Cities will be allocating more budget to create the right infrastructure to incentivise this trend. Many of the changes happening in the urban transportation scene will become permanent changes,” he adds.

“Looking at mobility in the next 5-10 years, we’ll see better electrification of cars, particularly as we move toward greener, more sustainable lifestyles. Secondly, there will be a focus on connectivity – cars are one of the few parts of our lives that aren’t yet connected. With better connectivity, the transport network can be better optimised for efficiency, with real-time communication. Lastly, there will be more people shifting from ownership-based mobility to service-based mobility.”


“We are at the start of the micro-mobility journey, there is tremendous potential for growth and that’s very exciting.”

While most companies shut down as soon as the pandemic hit, Neuron Mobility was one of the few companies that decided that they want to continue to serve their cities and their riders through the lockdown. Not only did safeguard their customers and employees, they even provided free passes to public health workers who were battling the pandemic on the frontline.

“Covid-19 has created a unique landscape for the micro-mobility industry globally. It will ultimately create a more level playing field.
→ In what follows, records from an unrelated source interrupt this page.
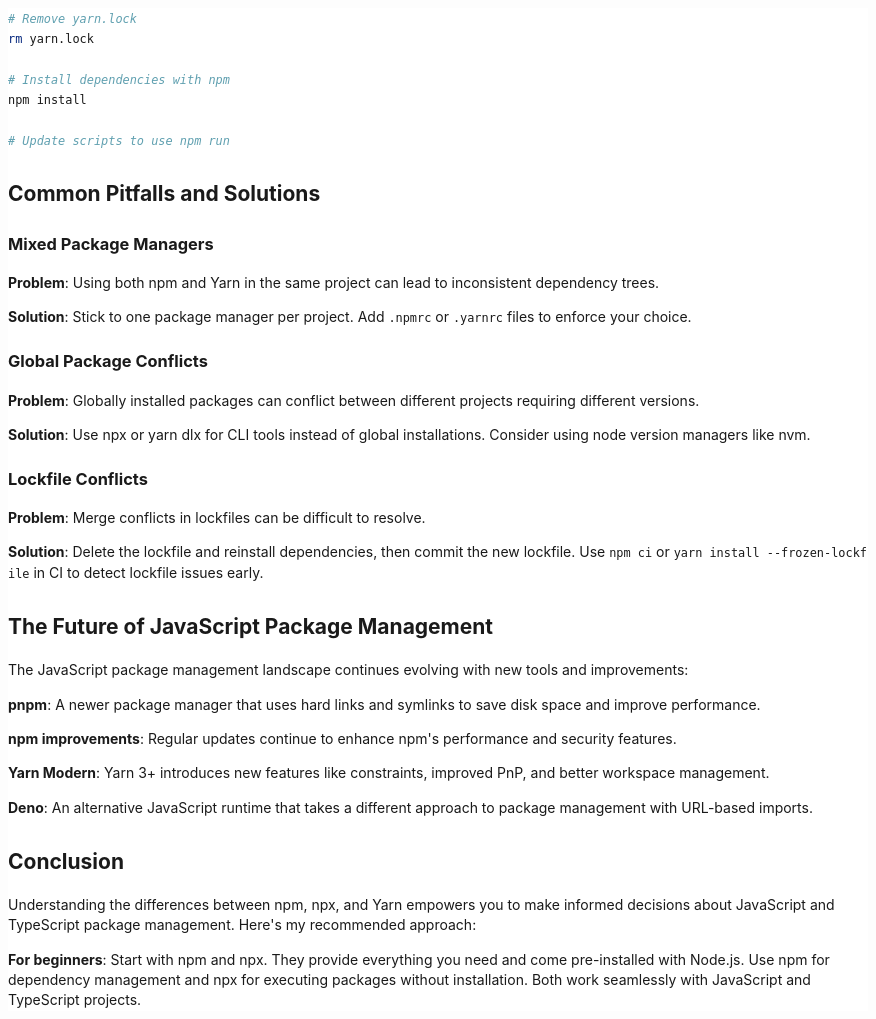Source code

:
 ```bash
# Remove yarn.lock
rm yarn.lock

# Install dependencies with npm
npm install

# Update scripts to use npm run
```

## Common Pitfalls and Solutions

### Mixed Package Managers

**Problem**: Using both npm and Yarn in the same project can lead to inconsistent dependency trees.

**Solution**: Stick to one package manager per project. Add `.npmrc` or `.yarnrc` files to enforce your choice.

### Global Package Conflicts

**Problem**: Globally installed packages can conflict between different projects requiring different versions.

**Solution**: Use npx or yarn dlx for CLI tools instead of global installations. Consider using node version managers like nvm.

### Lockfile Conflicts

**Problem**: Merge conflicts in lockfiles can be difficult to resolve.

**Solution**: Delete the lockfile and reinstall dependencies, then commit the new lockfile. Use `npm ci` or `yarn install --frozen-lockfile` in CI to detect lockfile issues early.

## The Future of JavaScript Package Management

The JavaScript package management landscape continues evolving with new tools and improvements:

**pnpm**: A newer package manager that uses hard links and symlinks to save disk space and improve performance.

**npm improvements**: Regular updates continue to enhance npm's performance and security features.

**Yarn Modern**: Yarn 3+ introduces new features like constraints, improved PnP, and better workspace management.

**Deno**: An alternative JavaScript runtime that takes a different approach to package management with URL-based imports.

## Conclusion

Understanding the differences between npm, npx, and Yarn empowers you to make informed decisions about JavaScript and TypeScript package management. Here's my recommended approach:

**For beginners**: Start with npm and npx. They provide everything you need and come pre-installed with Node.js. Use npm for dependency management and npx for executing packages without installation. Both work seamlessly with JavaScript and TypeScript projects.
It has been difficult for the small players, and they are seeking capital at this time, so we can expect to see more consolidation, or some will exit the market entirely. On the other end of the spectrum, large players have had to shut down hundreds of cities, some have already tapped into emergency funding at a much lower rate,” says Wang.

“Continuing to run our service through the lockdown period was a great way to support the cities we operate, and it also allowed us to gain valuable insight into how people will want to travel post-Covid-19. Many new habits were forged during the lockdown including perceptions of different transport options and how we travel around cities. We did a survey of all our riders recently and found that concerns around social distancing and the exposure to germs on public transport have increased the popularity of individual transport options like bikes and e-scooters.

“Findings showed a massive 91% of travellers now consider the risks of Covid-19 when deciding between available transport options, and 85% of respondents said they will continue to be aware of Covid-19 risks on transport even when restrictions relax.”

I wanted to know more about the exciting new development – Neuron Mobility’s launch of services in the UK, to which Wang replied: “After becoming the leading operator and learning a lot in those markets we’ve decided to launch in the UK. E-scooters can play a unique role in getting cities back on the move in a safe, convenient and inexpensive way. The UK government’s announcement of £2 billion to support active travel, and they have brought forward e-scooter trials from next year to next month. This means that many cities will be looking at running trials this year. We have a team on the ground that are already talking to local authorities about how we can use our technology to meet their individual needs.

“We are at the start of the micro-mobility journey, there is tremendous potential for growth and that’s very exciting,” Wang continues.

“Beyond Covid-19 cities are looking to solve problems like congestion, emissions, and to extend the range of existing transport networks. We will see more initiatives to wean people off taking cars for short trips. Many cities have either introduced, or are exploring congestion charging, and taxes on car ownership is increasing. These are growing trends and they do have an effect on consumer behaviour.

“There’s also a lot of room for growth in the micro-mobility service industry as the world shifts from ownership-based mobility to service-based mobility,” concludes Wang.